_Instruction_
Format everything from the line containing "The easiest way" down to the line containing "from environment variables." as a numbered list, leaving out blank lines.

_Exercise data_
__________________________________________________
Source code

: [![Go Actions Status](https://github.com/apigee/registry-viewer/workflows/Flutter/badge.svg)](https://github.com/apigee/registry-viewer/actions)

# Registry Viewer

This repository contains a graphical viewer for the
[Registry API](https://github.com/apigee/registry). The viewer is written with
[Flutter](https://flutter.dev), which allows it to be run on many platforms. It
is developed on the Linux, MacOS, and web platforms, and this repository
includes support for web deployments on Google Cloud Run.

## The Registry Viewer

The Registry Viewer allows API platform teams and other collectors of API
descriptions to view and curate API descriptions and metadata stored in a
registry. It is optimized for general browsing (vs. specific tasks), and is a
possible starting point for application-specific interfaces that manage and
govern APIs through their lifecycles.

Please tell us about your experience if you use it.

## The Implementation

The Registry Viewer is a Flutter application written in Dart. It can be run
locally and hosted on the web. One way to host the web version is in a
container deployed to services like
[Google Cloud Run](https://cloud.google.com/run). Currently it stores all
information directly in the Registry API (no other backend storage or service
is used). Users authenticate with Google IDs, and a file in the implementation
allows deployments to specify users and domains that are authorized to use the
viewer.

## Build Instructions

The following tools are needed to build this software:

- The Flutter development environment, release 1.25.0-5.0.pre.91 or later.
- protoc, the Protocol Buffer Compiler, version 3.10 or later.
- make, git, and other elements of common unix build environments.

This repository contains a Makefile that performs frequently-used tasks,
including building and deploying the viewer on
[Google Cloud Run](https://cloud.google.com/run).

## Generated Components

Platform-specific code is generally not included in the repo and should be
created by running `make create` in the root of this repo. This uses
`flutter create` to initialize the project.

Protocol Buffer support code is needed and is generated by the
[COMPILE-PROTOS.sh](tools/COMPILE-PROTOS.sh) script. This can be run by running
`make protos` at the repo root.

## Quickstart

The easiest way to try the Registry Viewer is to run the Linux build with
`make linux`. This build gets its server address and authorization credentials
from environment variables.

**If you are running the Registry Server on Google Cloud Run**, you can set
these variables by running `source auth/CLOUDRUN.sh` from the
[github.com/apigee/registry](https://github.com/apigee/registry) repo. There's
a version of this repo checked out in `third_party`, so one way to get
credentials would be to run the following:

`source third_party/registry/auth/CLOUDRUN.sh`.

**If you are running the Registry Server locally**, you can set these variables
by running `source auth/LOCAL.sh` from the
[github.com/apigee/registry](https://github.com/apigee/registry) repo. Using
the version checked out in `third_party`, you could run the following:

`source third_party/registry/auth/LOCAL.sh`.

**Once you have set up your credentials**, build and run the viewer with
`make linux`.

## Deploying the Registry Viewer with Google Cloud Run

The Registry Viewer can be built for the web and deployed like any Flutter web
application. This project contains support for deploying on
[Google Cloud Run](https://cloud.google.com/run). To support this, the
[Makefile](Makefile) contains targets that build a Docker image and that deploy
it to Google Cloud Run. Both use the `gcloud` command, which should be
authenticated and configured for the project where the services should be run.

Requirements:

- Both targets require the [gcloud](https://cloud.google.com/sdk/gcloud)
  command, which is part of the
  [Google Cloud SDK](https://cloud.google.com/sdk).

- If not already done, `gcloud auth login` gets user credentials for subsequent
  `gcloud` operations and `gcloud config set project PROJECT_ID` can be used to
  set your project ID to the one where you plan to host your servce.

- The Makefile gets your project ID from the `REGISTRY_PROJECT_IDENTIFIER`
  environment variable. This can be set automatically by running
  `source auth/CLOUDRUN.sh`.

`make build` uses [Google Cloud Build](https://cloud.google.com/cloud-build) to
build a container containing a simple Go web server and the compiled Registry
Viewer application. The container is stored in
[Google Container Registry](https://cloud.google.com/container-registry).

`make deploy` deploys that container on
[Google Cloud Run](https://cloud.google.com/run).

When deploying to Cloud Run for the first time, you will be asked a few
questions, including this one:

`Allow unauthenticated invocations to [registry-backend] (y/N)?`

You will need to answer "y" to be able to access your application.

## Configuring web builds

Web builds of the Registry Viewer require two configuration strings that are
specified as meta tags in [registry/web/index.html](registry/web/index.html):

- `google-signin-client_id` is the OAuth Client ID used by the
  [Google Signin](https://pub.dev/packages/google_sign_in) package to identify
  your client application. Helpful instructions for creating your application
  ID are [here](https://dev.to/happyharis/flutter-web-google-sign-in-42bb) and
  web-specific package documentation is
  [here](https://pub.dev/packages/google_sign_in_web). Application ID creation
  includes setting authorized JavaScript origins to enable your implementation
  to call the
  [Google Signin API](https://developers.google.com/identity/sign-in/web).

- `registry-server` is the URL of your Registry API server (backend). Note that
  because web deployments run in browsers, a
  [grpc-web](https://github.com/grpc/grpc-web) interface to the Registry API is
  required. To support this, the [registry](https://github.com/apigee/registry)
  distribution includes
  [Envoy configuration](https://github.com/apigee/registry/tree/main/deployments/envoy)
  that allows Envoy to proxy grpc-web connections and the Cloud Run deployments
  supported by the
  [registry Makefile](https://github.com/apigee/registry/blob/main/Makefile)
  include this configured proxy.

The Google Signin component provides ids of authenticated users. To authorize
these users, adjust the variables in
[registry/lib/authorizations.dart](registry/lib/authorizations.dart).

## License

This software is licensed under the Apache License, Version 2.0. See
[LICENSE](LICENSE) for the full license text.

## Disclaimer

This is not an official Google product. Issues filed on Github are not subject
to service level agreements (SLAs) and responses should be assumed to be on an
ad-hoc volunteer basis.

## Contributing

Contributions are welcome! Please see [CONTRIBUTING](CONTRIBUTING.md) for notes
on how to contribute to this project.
__________________________________________________
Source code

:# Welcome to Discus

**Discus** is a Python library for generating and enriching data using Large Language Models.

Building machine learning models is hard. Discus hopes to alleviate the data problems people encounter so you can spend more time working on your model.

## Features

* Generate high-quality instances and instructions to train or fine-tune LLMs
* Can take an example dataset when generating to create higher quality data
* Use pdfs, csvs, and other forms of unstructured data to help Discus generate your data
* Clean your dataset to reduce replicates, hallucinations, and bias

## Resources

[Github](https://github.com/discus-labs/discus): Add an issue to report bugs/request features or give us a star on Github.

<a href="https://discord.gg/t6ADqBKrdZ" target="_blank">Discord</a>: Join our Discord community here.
__________________________________________________
_Response to the exercise_
1. The easiest way to try the Registry Viewer is to run the Linux build with
2. `make linux`. This build gets its server address and authorization credentials
3. from environment variables.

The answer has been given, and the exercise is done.